La CJUE précise les cas dans lesquels une concession peut être modifiée sans nouvelle procédure d’attribution : un manquement contractuel du concessionnaire n’est pas une circonstance imprévisible qui permet une modification sans publicité ni mise en concurrence. Un changement dans l’actionnariat du concessionnaire décidé lors du règlement amiable n’est pas assimilable à une modification de la concession. Enfin, le renforcement des normes de sécurité applicables et les compensations financières demandées au concessionnaire ne sont pas des modifications substantielles.
En 2018, le pont Morandi de Gênes s’est effondré. Le ministère des Infrastructures et des Transports italien a donc engagé une action en responsabilité contre le concessionnaire pour manquements graves à son obligation d’entretien du réseau autoroutier exploité. Un accord amiable a finalement été conclu entre les deux parties qui a été contesté devant la juridiction administrative italienne en ce qu’il modifierait de manière illégale la concession. Ce tribunal demande à la Cour de Justice de l’Union européenne (CJUE) des précisions sur les possibilités de modifier une concession sans nouvelle procédure de publicité et de mise en concurrence.
Comme rappelé par la CJUE, les cas dans lesquels les contrats de concessions peuvent être modifiés sans nouvelle procédure d’adjudication sont limitativement listés dans la directive relative aux concessions (article 43 de la directive 2014/23/UE). Parmi ces modifications autorisées figurent celles résultant de circonstances qu’une autorité concédante diligente ne pouvait pas prévoir. En l’espèce, la CJUE était interrogée pour savoir si un manquement du cocontractant constituait une telle circonstance imprévisible et a répondu par la négative. En effet, une autorité concédante suffisamment diligente pouvait prévoir au stade de l’attribution que son futur cocontractant serait susceptible de commettre de tels manquements. L’accord amiable modifiant la concession ne pouvait donc pas être conclu sur ce fondement.

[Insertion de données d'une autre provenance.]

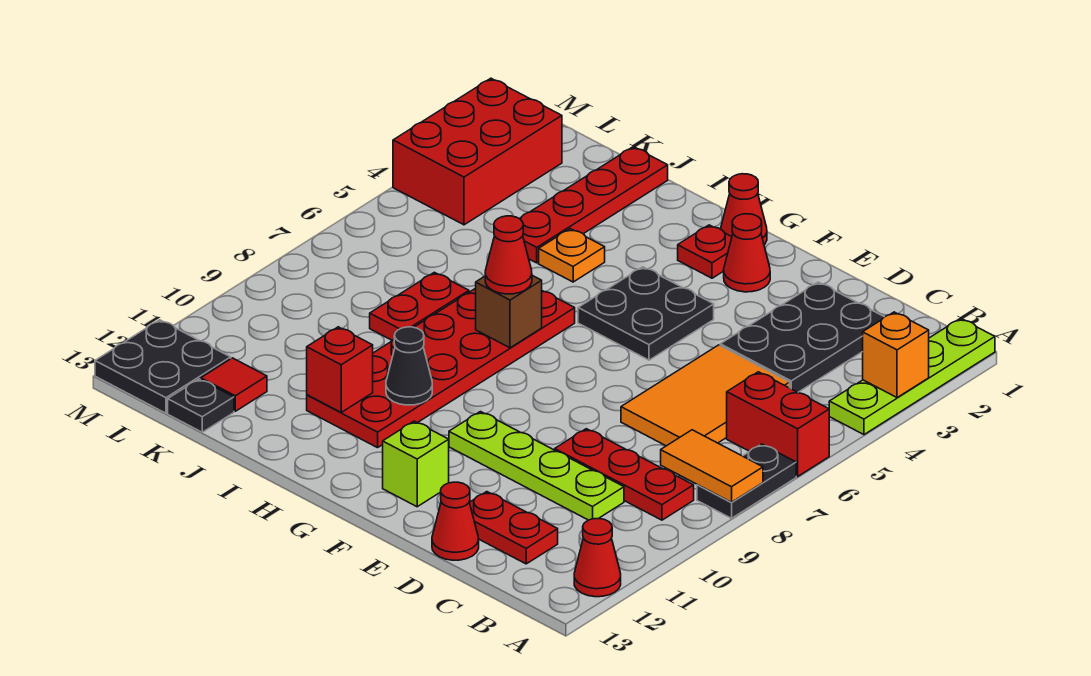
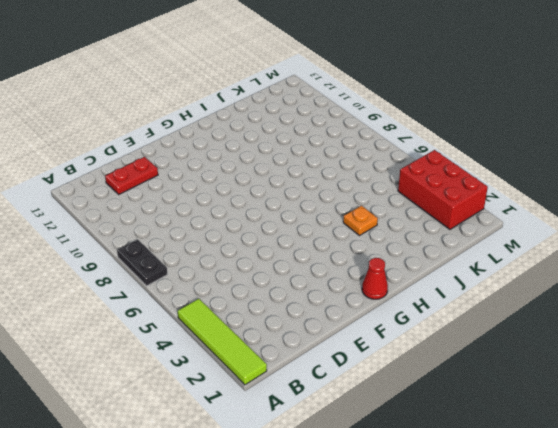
lime tile A1:A4 level 1 -> lime plate A1:A4 level 1
none -> red brick A6:B6 level 1
none -> red cone A12 level 1
none -> red plate B9:D9 level 1

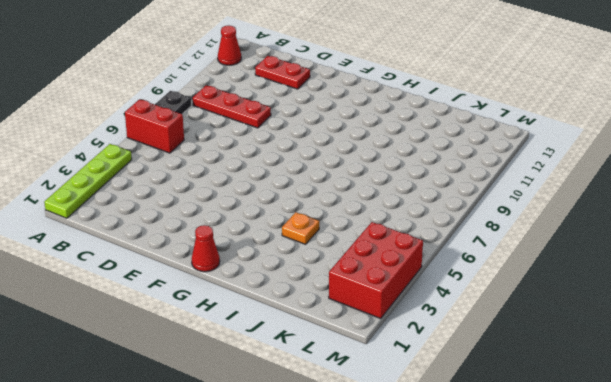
none -> black plate C2:D4 level 1
none -> orange tile C5:D7 level 1
none -> lime plate C10:F10 level 1

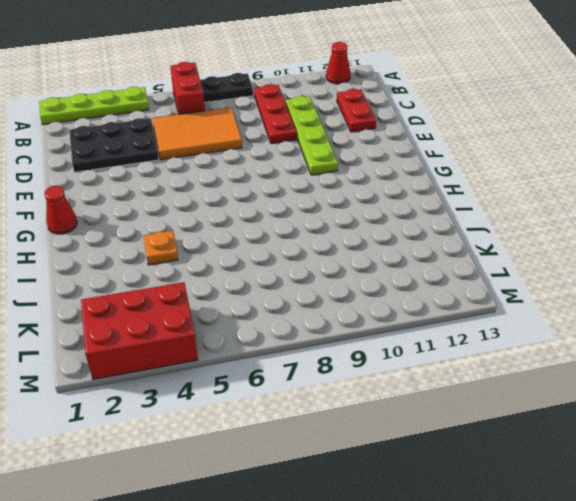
none -> red cone D13 level 1
none -> red cone F2 level 1
none -> black plate F4:G5 level 1

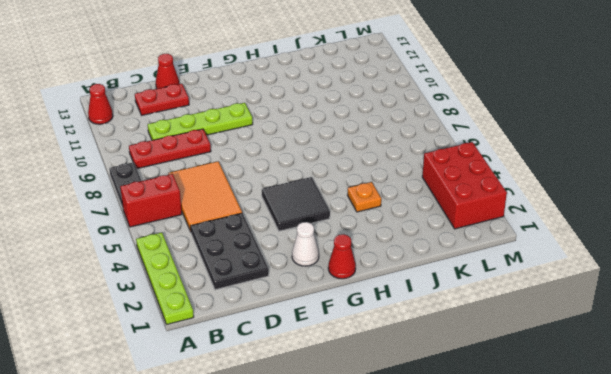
white cone F2 level 1 -> red cone F2 level 1
black tile F4:G5 level 1 -> black plate F4:G5 level 1
none -> lime brick F12 level 1
none -> red plate G2 level 1
none -> red plate H6:I11 level 1

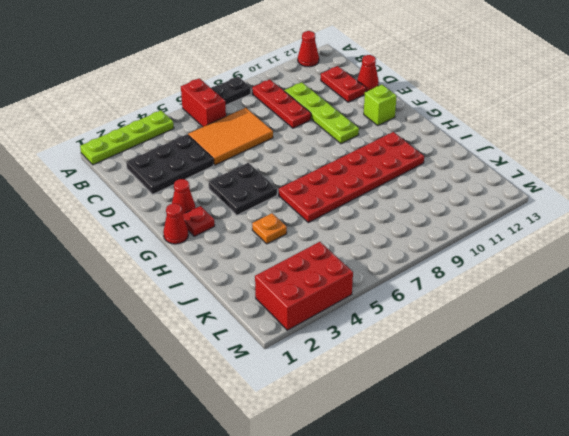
none -> red plate J1:J4 level 1
none -> red plate J7:J8 level 1
none -> red tile K12 level 1

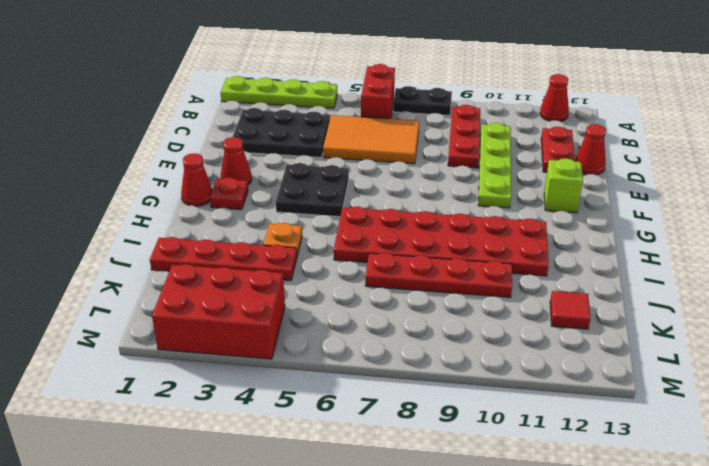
red plate J7:J10 level 1 -> red plate J7:J8 level 1
none -> black plate K13 level 1
none -> black plate L12:M13 level 1
none -> orange brick A3 level 2

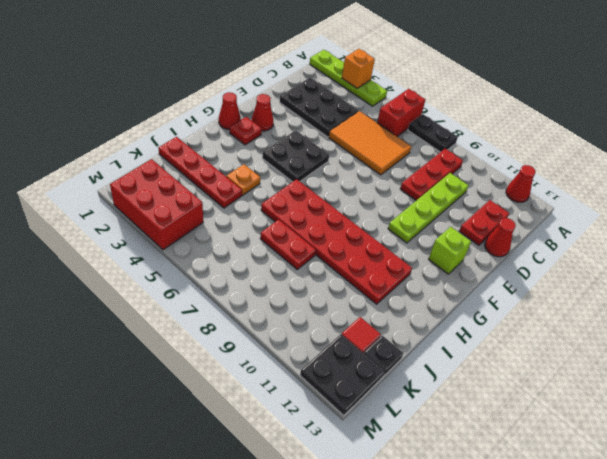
none -> orange tile A8:B8 level 2
none -> brown brick H7 level 2
none -> black cone H10 level 2

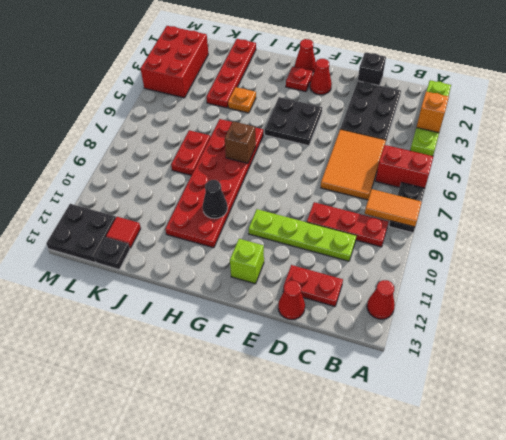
black brick D1 level 1 -> none
none -> red brick I11 level 2
none -> red cone H7 level 3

Cet accord prévoit également un changement dans l’actionnariat du concessionnaire. La CJUE a considéré que ce changement de capital social n’emporte ni modification de la concession, ni changement de concessionnaire. Dès lors, cette cession de part du capital ne nécessite pas qu’une nouvelle procédure de publicité et mise en concurrence soit effectuée.
Pour tirer les conséquences de cet effondrement du pont, l’accord amiable renforce les normes de sécurité applicables à l’exploitation du réseau autoroutier concédé et impose une compensation financière au concessionnaire. Sans se substituer à l’appréciation qu’aura le juge national, la CJUE considère que ces modifications ne peuvent être présumées substantielles en ce qu’elles n’altèrent pas l’équilibre économique de la concession en faveur du concessionnaire.
La CJUE rappelle également que les concessions modifiées sans nouvelle procédure d’attribution pour circonstances imprévisibles ou prestations supplémentaires devenues nécessaires imposent la publication d’un avis de modification au Journal Officiel de l’Union européenne, postérieurement à la modification.
De manière plus inédite, la CJUE considère que conformément au principe général du droit de l’Union relatif à une bonne administration, toutes les modifications de concession en cours d’exécution sans publicité ni mise en concurrence doivent être motivées. Selon la CJUE, « cette obligation de motivation doit permettre, en particulier, aux personnes autres que le concessionnaire de prendre connaissance des motifs pour lesquels le pouvoir adjudicateur a estimé que la concession en cours pouvait être modifiée sans organiser de nouvelle procédure d’attribution. » et « en l’absence d’une telle motivation, les personnes susceptibles d’avoir un intérêt à agir contre une telle décision, notamment celles potentiellement lésées par celle‑ci, ne seraient pas en mesure d’apprécier, en pleine connaissance de cause, l’opportunité d’introduire un recours contre ladite décision ». Une telle modification non motivée serait potentiellement invalidée si elle était contestée devant le juge.
Enfin, la CJUE précise que l’autorité concédante n’a pas à vérifier la fiabilité de son concessionnaire lorsqu’elle entend modifier la concession sans publicité ni mise en concurrence. Cette fiabilité concerne les motifs d’exclusion de la procédure de passation et les conditions requises pour y participer et sont appréciées au stade de la candidature. En revanche, cette fiabilité doit être de nouveau vérifiée en cas de modification effectuée après une nouvelle procédure de publicité et mise en concurrence ou lorsqu’un nouveau concessionnaire remplace celui désigné initialement.